Effect of variation of geometry parameter m, for n = 0.8, b = −1, and relative humidity 60% is shown in Fig. 3b. Keeping n constant, the effect of variation of m on fin surface temperature is very less.

Figure 4a shows that an increase in relative humidity increases fin surface temperature at a particular location, which can be justified as follows. Due to condensation on the fin surface, fin surface temperature increases. As relative humidity increases, vapor present in air increases, so more vapor condenses on fin surface. As such, more heat of condensation liberates on the fin, surface causes an increase in its temperature.

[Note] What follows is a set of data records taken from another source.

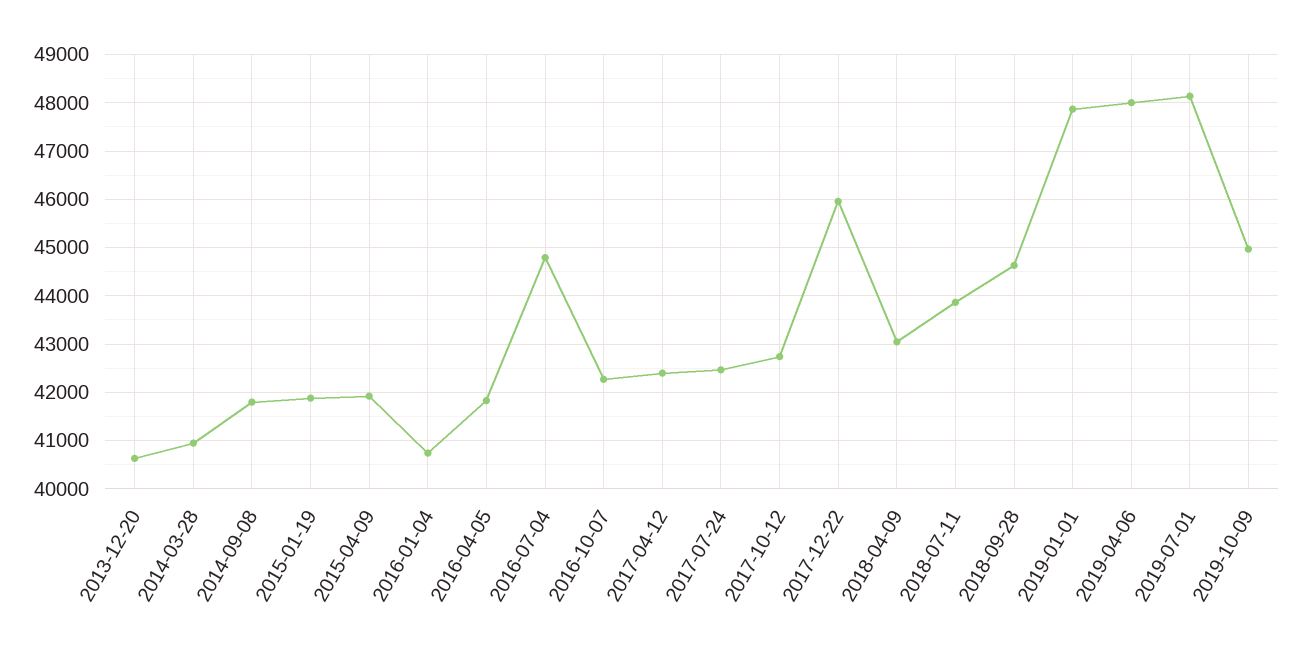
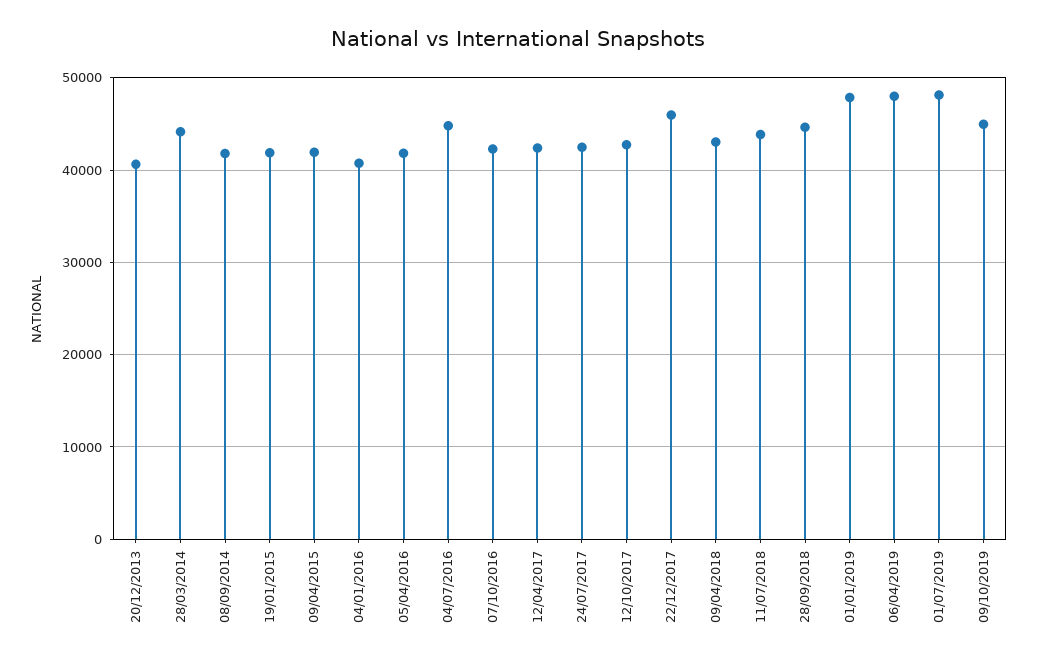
  {
    "2013-12-20": 40600,
-   "2014-03-28": 41000,
+   "2014-03-28": 44000,
    "2014-09-08": 41800,
    "2015-01-19": 41800,
    "2015-04-09": 42000,
    "2016-01-04": 40800,
    "2016-04-05": 41800,
    "2016-07-04": 44800,
    "2016-10-07": 42200,
    "2017-04-12": 42400,
    "2017-07-24": 42400,
    "2017-10-12": 42800,
    "2017-12-22": 46000,
    "2018-04-09": 43000,
    "2018-07-11": 43800,
    "2018-09-28": 44600,
    "2019-01-01": 47800,
    "2019-04-06": 48000,
    "2019-07-01": 48200,
    "2019-10-09": 45000
  }

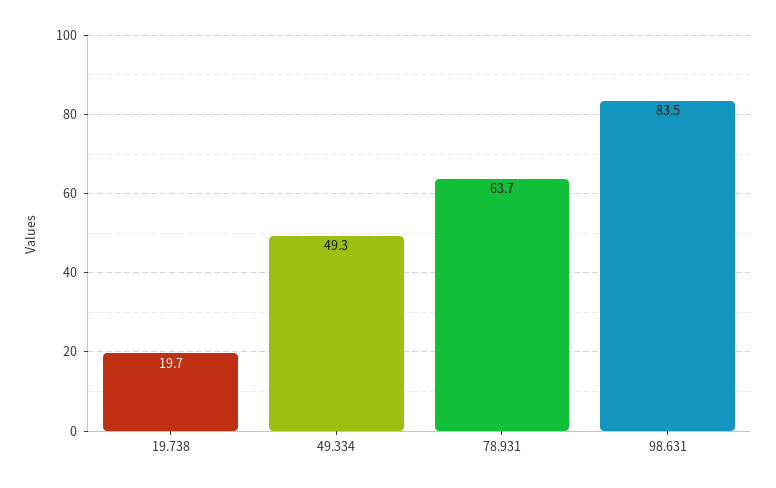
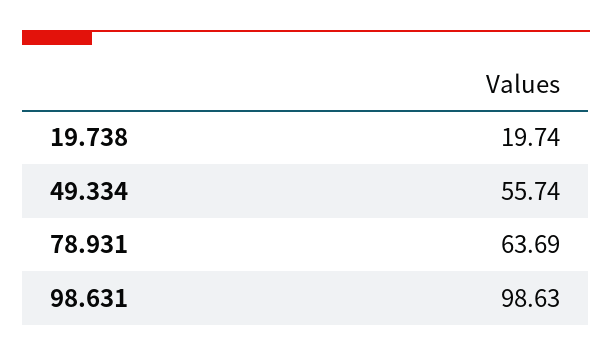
  {
    "19.738": 19.74,
-   "49.334": 49.3,
+   "49.334": 55.74,
    "78.931": 63.69,
-   "98.631": 83.5
+   "98.631": 98.63
  }

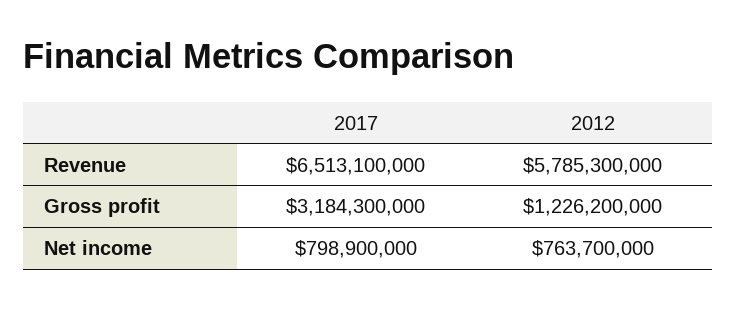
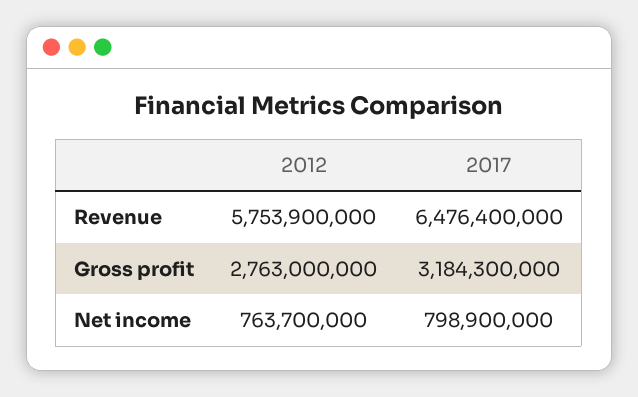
  {
    "2017": {
-     "Revenue": 6513100000,
+     "Revenue": 6476400000,
      "Gross profit": 3184300000,
      "Net income": 798900000
    },
    "2012": {
-     "Revenue": 5785300000,
+     "Revenue": 5753900000,
-     "Gross profit": 1226200000,
+     "Gross profit": 2763000000,
      "Net income": 763700000
    }
  }

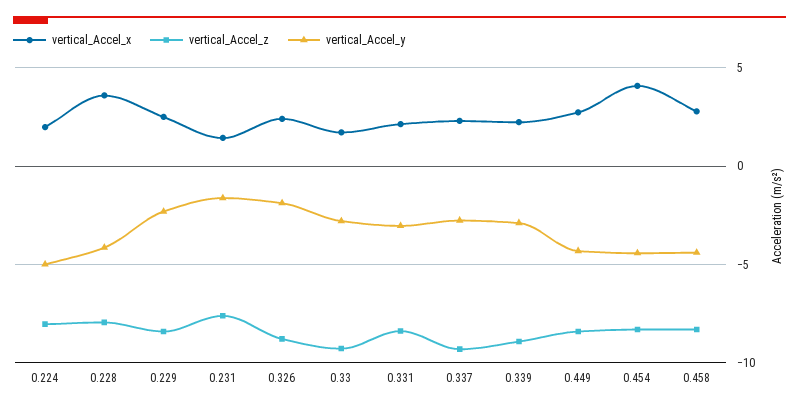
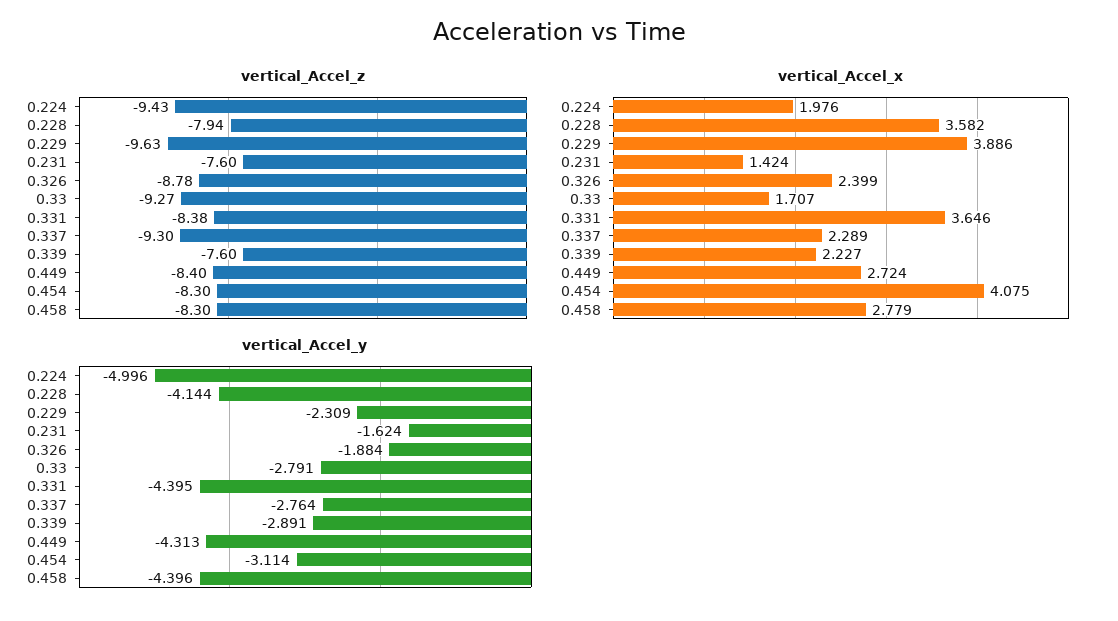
  {
    "vertical_Accel_x": {
      "0.224": 1.976,
      "0.228": 3.582,
-     "0.229": 2.5,
+     "0.229": 3.886,
      "0.231": 1.424,
      "0.326": 2.399,
      "0.33": 1.707,
-     "0.331": 2,
+     "0.331": 3.646,
      "0.337": 2.289,
      "0.339": 2.227,
      "0.449": 2.724,
      "0.454": 4.075,
      "0.458": 2.779
    },
    "vertical_Accel_z": {
-     "0.224": -8,
+     "0.224": -9.43,
      "0.228": -7.94,
-     "0.229": -8.5,
+     "0.229": -9.63,
      "0.231": -7.6,
      "0.326": -8.78,
      "0.33": -9.27,
      "0.331": -8.38,
      "0.337": -9.3,
-     "0.339": -9,
+     "0.339": -7.6,
      "0.449": -8.4,
      "0.454": -8.3,
      "0.458": -8.3
    },
    "vertical_Accel_y": {
      "0.224": -4.996,
      "0.228": -4.144,
      "0.229": -2.309,
      "0.231": -1.624,
      "0.326": -1.884,
      "0.33": -2.791,
-     "0.331": -3,
+     "0.331": -4.395,
      "0.337": -2.764,
      "0.339": -2.891,
      "0.449": -4.313,
-     "0.454": -4.5,
+     "0.454": -3.114,
      "0.458": -4.396
    }
  }

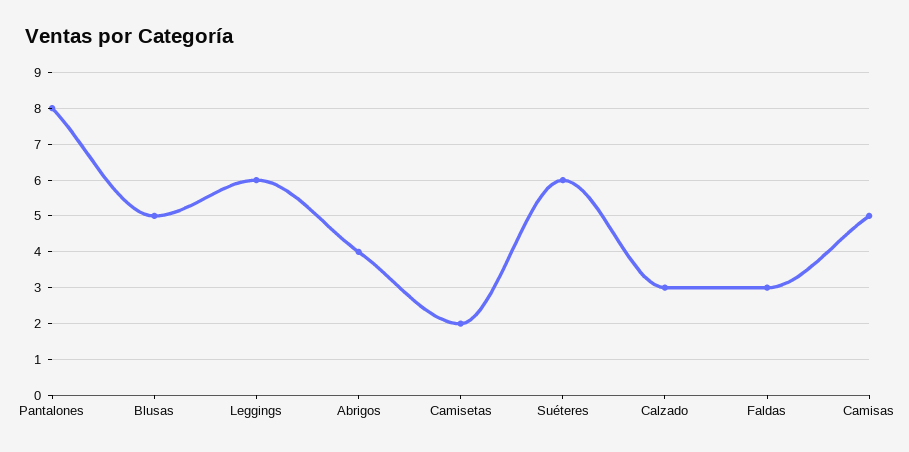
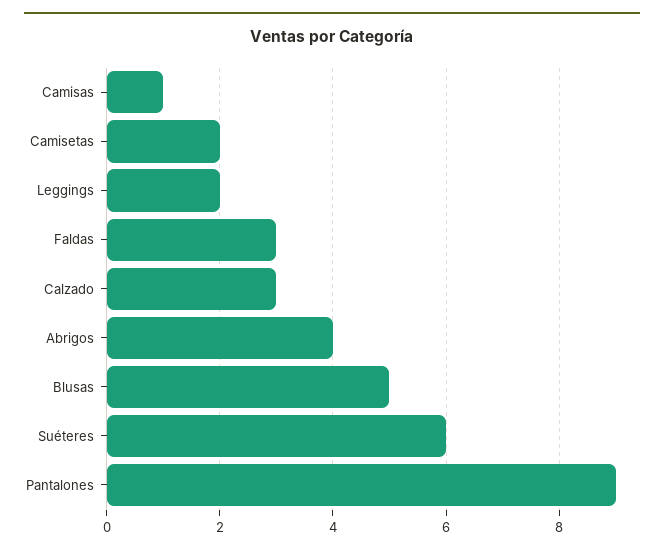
  {
-   "Pantalones": 8,
+   "Pantalones": 9,
    "Blusas": 5,
-   "Leggings": 6,
+   "Leggings": 2,
    "Abrigos": 4,
    "Camisetas": 2,
    "Suéteres": 6,
    "Calzado": 3,
    "Faldas": 3,
-   "Camisas": 5
+   "Camisas": 1
  }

Considering the effect of increment in the value of n, taking m = 0.5, relative humidity 60%, b = −1, it is shown in Fig. 4b that with an increase in n, the difference between fin surface temperature and air temperature increases at a particular location. For rectangular fin (n = 0), this temperature difference is lower resulting in lesser heat transfer. Varying the value of m gives scope to enhance the heat transfer.

4 Conclusion

Parametric study of functionally graded variable geometry longitudinal wet fin is presented. Temperature distributions along the fin length for different values of relative humidity RH, grading parameter b, and geometric parameters m and n are shown in Figs. 3 and 4. Increase in relative humidity reduces the temperature difference between saturated wet film temperature and corresponding fin surface temperature at a particular location, which results in a reduction of heat transfer. Fin performance decreases as relative humidity increases. It is remarked that a higher value of n and lower value of m gives better results for the same fin parameter. Fin performance can be increased by using negative grading parameter b. Overall, by varying the material property along the fin length or varying the fin profile or combination of both, the performance of the wet fin can be enhanced.